作業内容:
[1] リウマチ性多発筋痛症の解説によると、つまずき症例の患者の肺炎は何という菌によるものでしたか。
[2] リウマチ性多発筋痛症の解説から、「血管炎は、免疫抑制剤+大量ステロイドという、かなり強力な治療が必要です。」で始まり「抗CCP抗体)を追加で提出しておきます。」に至るまでの部分を、一字も変えずに書き写してください。

元の文章:
━━━━━━━━━━━━━━━━━━━━
リウマチ膠原病

リウマチ性多発筋痛症あるある_2

第2回です

PMRらしさ

臨床的には、

  • 高齢者が急に四肢近位部の痛み・こわばりを訴えて動けなくなる
  • 血液検査では、炎症反応(CRP陽性)を認める

場合に、「PMRっぽい」と考えます。

しかし、これだけの情報で「PMR」だと決め打ちしてしまうのは御法度です。

つまずき症例

80代女性の話です。

自宅で急に体の痛みを訴えて動けなくなり、家人に連れられて前医を受診しました。

担当した(そこそこ勉強している)医師は、血液検査で炎症反応の上昇を確認すると、

「これはリウマチ性多発筋痛症ですね」とさらりと言い、

追加の検査は行わずに、ステロイドの投与を開始しました。

その後の患者さんは…

体の痛みはよくなるどころか日増しにひどくなり

さらにはボーっとして反応が乏しくなり

ついには瀕死の状態となって、

高次医療機関へ緊急搬送される事態となりました。

搬送先では…

肺炎球菌による肺炎から菌血症をきたし、菌が脳や全身の関節の中にまで広がっていることが判明しました。

本症例の問題点は、菌血症による「PMRっぽい症状」を「PMR」と早とちりし、
(細菌による炎症)に(ステロイド)を注いで大炎上(重症敗血症)を招いたことです。

除外診断が基本

PMRっぽい症状」は、菌血症(特に感染性心内膜炎)、血管炎(特にANCA関連血管炎)、関節リウマチでもみられます。

これら疾患は、最適な治療法がそれぞれ異なるため、ていねいに除外することが大切です。

菌血症は、抗菌薬で治療を行い、ステロイドは禁忌です(つまずき症例)。

血管炎は、免疫抑制剤+大量ステロイドという、かなり強力な治療が必要です。

関節リウマチは、ステロイドだけではよくならず、抗リウマチ薬の導入が治療には必須です。

実際の診療現場では…

PMRっぽい症状」をみたら、血液培養、血管炎のマーカー(MPO-ANCA、PR3-ANCA)、リウマチのマーカー(リウマトイド因子、抗CCP抗体)を追加で提出しておきます。

結果が出るまでは、通常の痛み止め(NSAIDs)を処方して対応します。

検査結果がすべて陰性であることを確認できたら、そこではじめてPMRと診断し、ステロイドの投与を開始します。

まとめ_2

  • PMRの基本は、とにかく除外診断です。
━━━━━━━━━━━━━━━━━━━━
資料の抜粋:
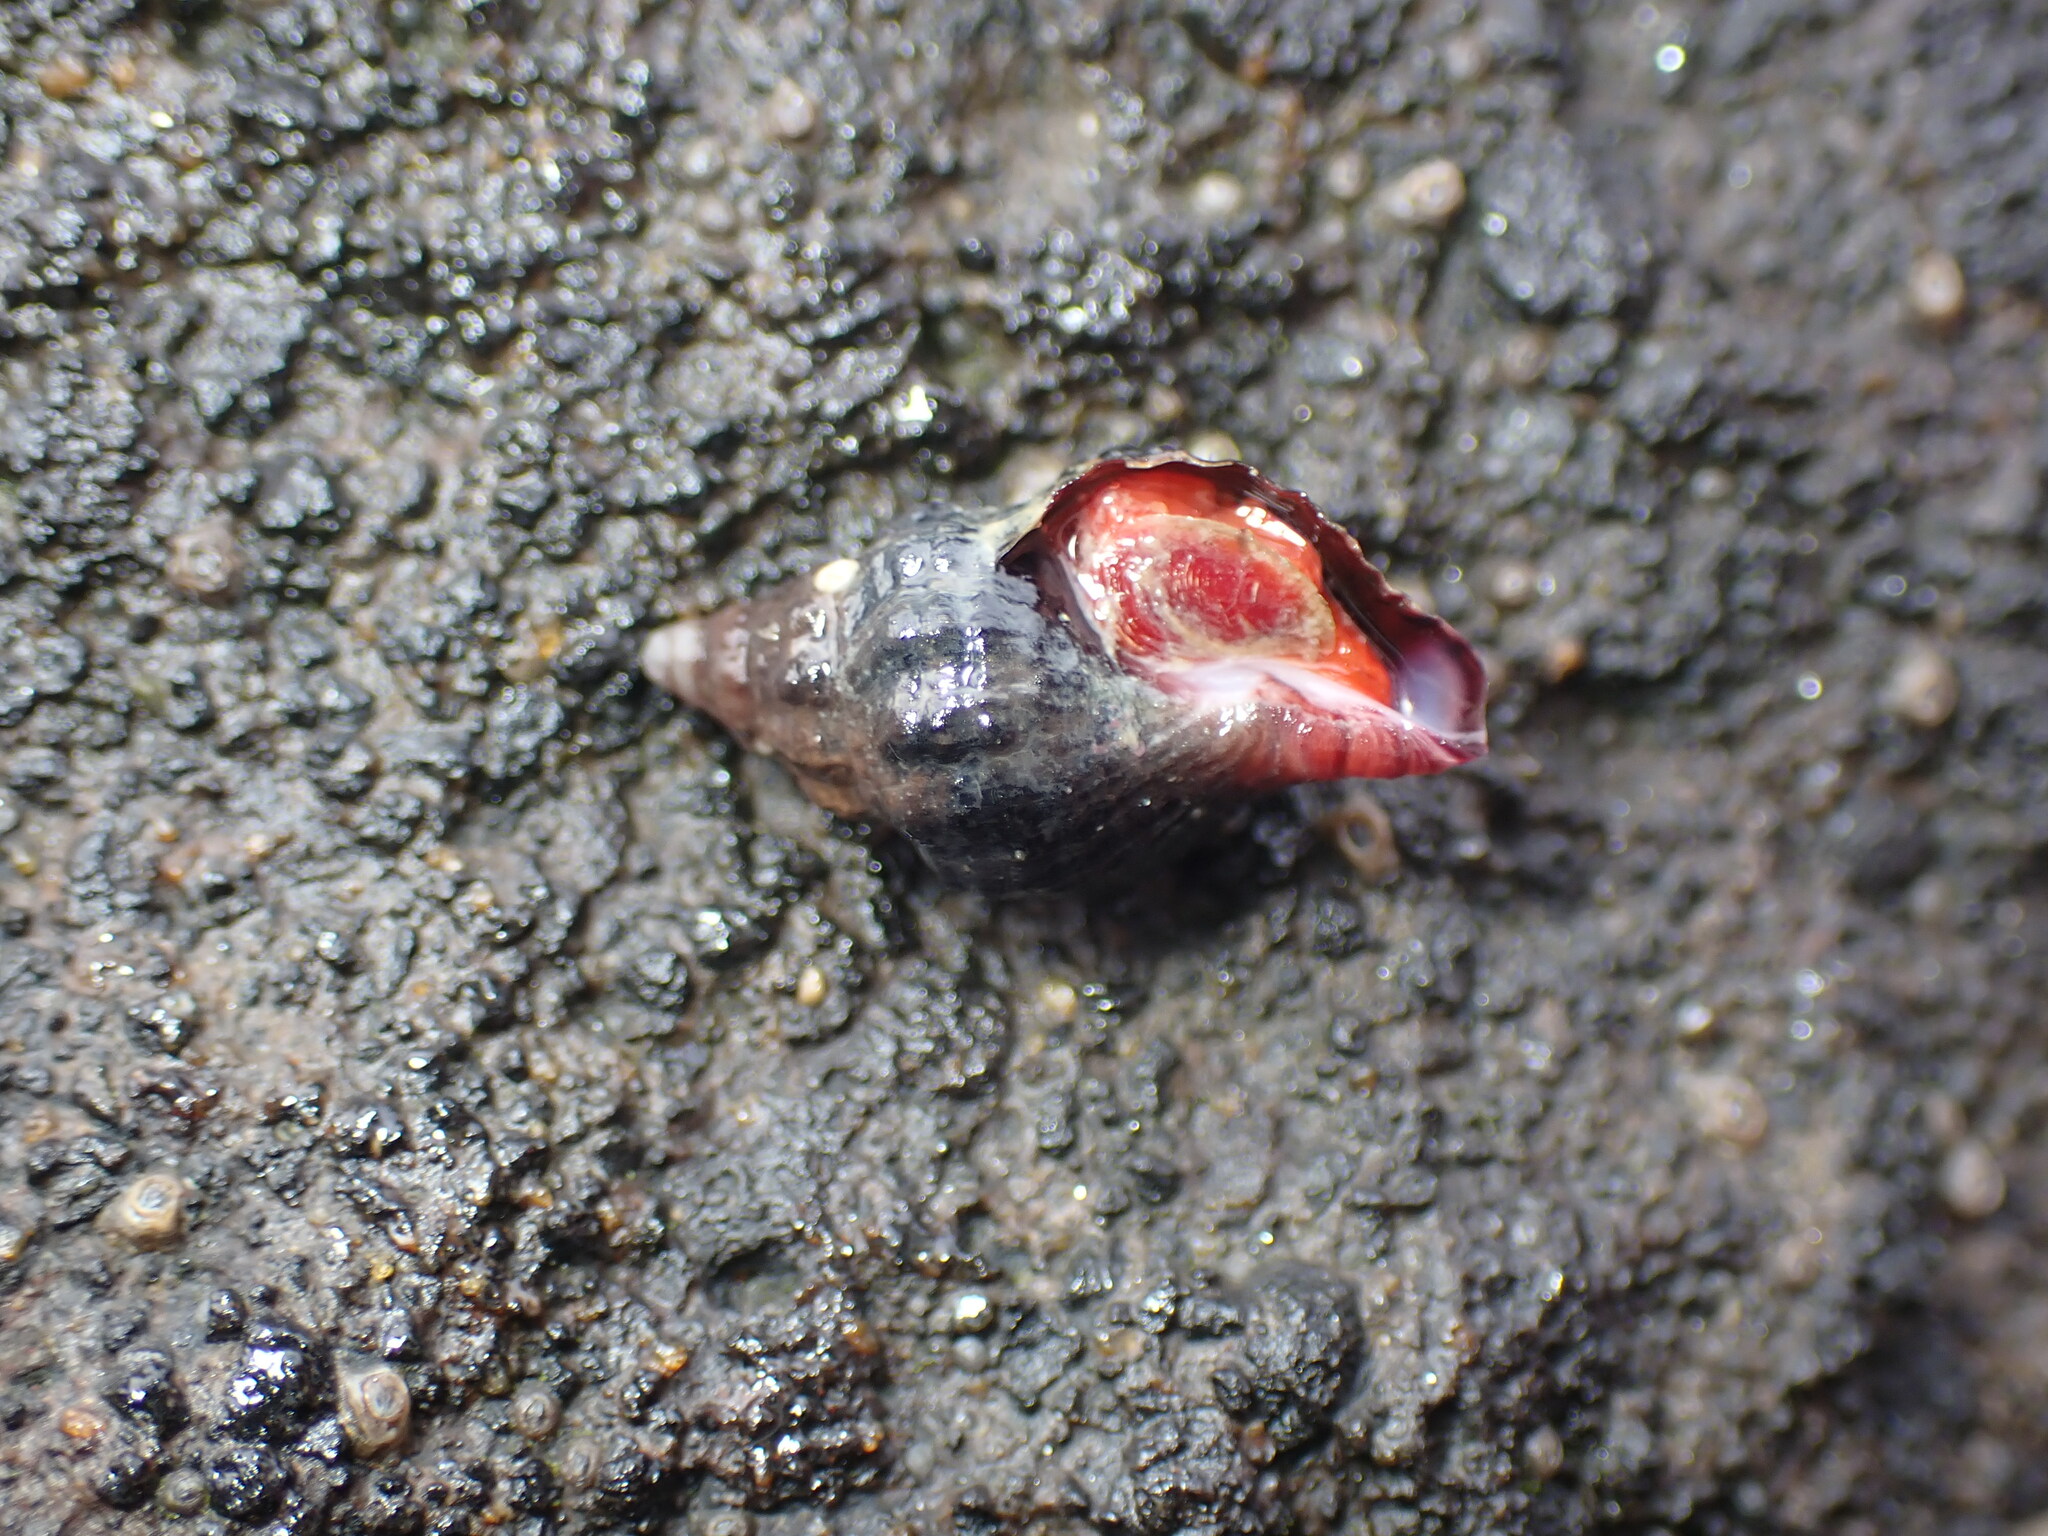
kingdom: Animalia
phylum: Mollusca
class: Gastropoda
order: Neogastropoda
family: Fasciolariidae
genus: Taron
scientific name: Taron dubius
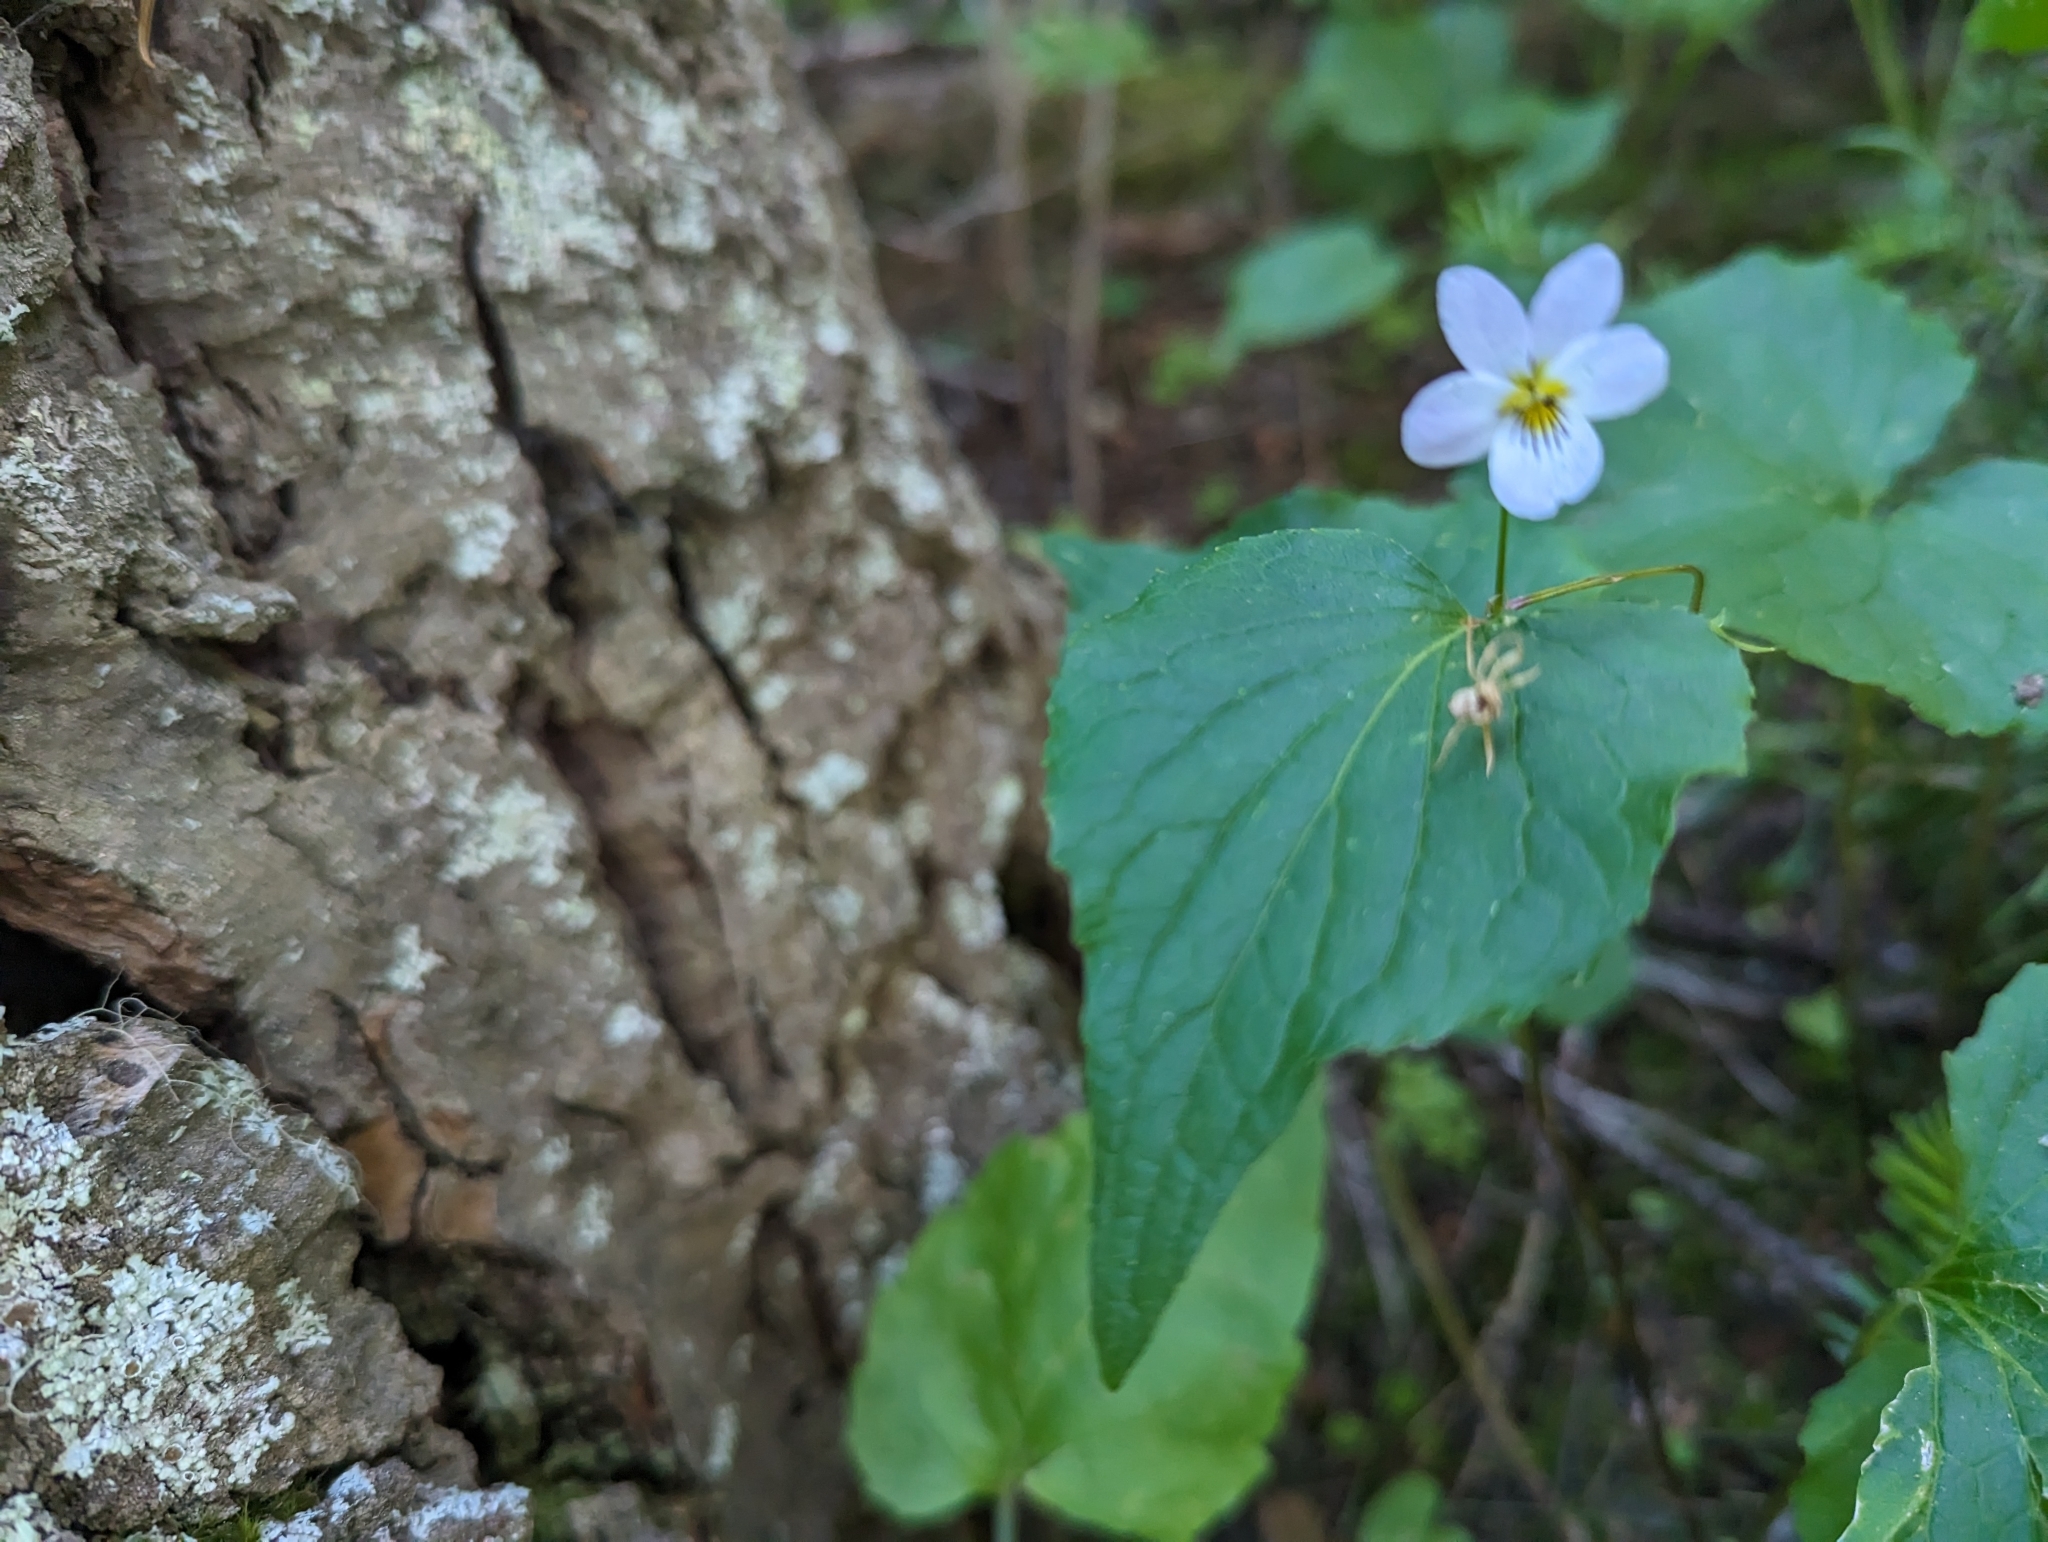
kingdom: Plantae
━━━━━━━━━━━━━━━━━━━━
課題ごとの結果:
[1] 肺炎球菌です。

[2]
血管炎は、免疫抑制剤+大量ステロイドという、かなり強力な治療が必要です。

関節リウマチは、ステロイドだけではよくならず、抗リウマチ薬の導入が治療には必須です。

実際の診療現場では…

PMRっぽい症状」をみたら、血液培養、血管炎のマーカー(MPO-ANCA、PR3-ANCA)、リウマチのマーカー(リウマトイド因子、抗CCP抗体)を追加で提出しておきます。